Dental Functional Morphology: How Teeth Work

  • P.W. Lucas
Cambridge: Cambridge University Press, 2004 price £75, pp355 ISBN 0521562368 | ISBN: 0-521-56236-8

It is always quite exciting receiving a book to review, especially one where you know nothing about the author. After reading this book you come away feeling you actually know quite a lot about the author and his character, thoughts and beliefs. Professor Lucas has written a very personal book on a subject about which he clearly feels quite passionate. It is a very well written text and covers a great deal of ground. The topic is not one that instantly springs to mind as an area for significant undergraduate or postgraduate study. It is a specific area and the book deals — as the author quite rightly states — with the mouth as an oral food processor. The preface is well worth a read as it allows the author to open his heart and explain why he wrote the book. The book is not really aimed at the practising dentist, but at anyone who may have an interest in the function of teeth. It also gives a well researched, but personal, view of the evolution of teeth relative to function. The author's style is very chatty and his sense of humour pervades the whole text making the book very readable.

The first chapter gives a nice introduction to the coming chapters; two to five then look at the structure and function of the mammalian mouth including relevant comment on the evolution of other dentitions relative to function. Fracture mechanics is a major part of the author's thinking regarding the function of teeth. A flick-art placed in the corner of the book allows a very rapid appreciation of the change in shape of teeth over time, complementing the text and its succinct explanations of the same. The final chapter ends with another thought-provoking statement that mastication is a unique major motor activity of mammals and yet little is written about it in a comprehensive manner. The author, successfully in my opinion, attempts to correct this imbalance.

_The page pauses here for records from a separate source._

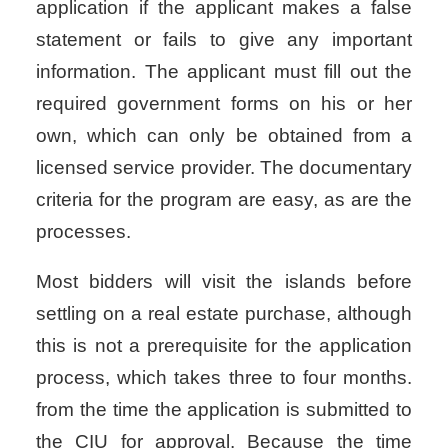
application if the applicant makes a false
statement or fails to give any important
information. The applicant must fill out the
required government forms on his or her
own, which can only be obtained from a
licensed service provider. The documentary
criteria for the program are easy, as are the
processes.
Most bidders will visit the islands before
settling on a real estate purchase, although
this is not a prerequisite for the application
process, which takes three to four months.
from the time the application is submitted to
the CIU for approval. Because the time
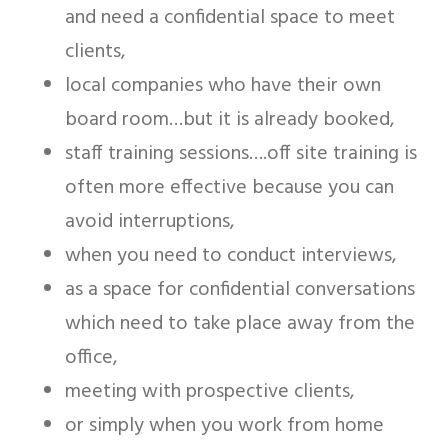
and need a confidential space to meet
clients,
local companies who have their own
board room…but it is already booked,
staff training sessions….off site training is
often more effective because you can
avoid interruptions,
when you need to conduct interviews,
as a space for confidential conversations
which need to take place away from the
office,
meeting with prospective clients,
or simply when you work from home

The book contains long appendices, the first giving a very effective explanation of mechanical properties and their measurement. There is also a notes section providing additional information on the chapter contents.

This book will not make the essential reading list of undergraduate programmes in dentistry. It is perhaps more relevant to undergraduate food scientists and nutritionists. It is not a standard postgraduate text except for those highly motivated and interested in this aspect of teeth.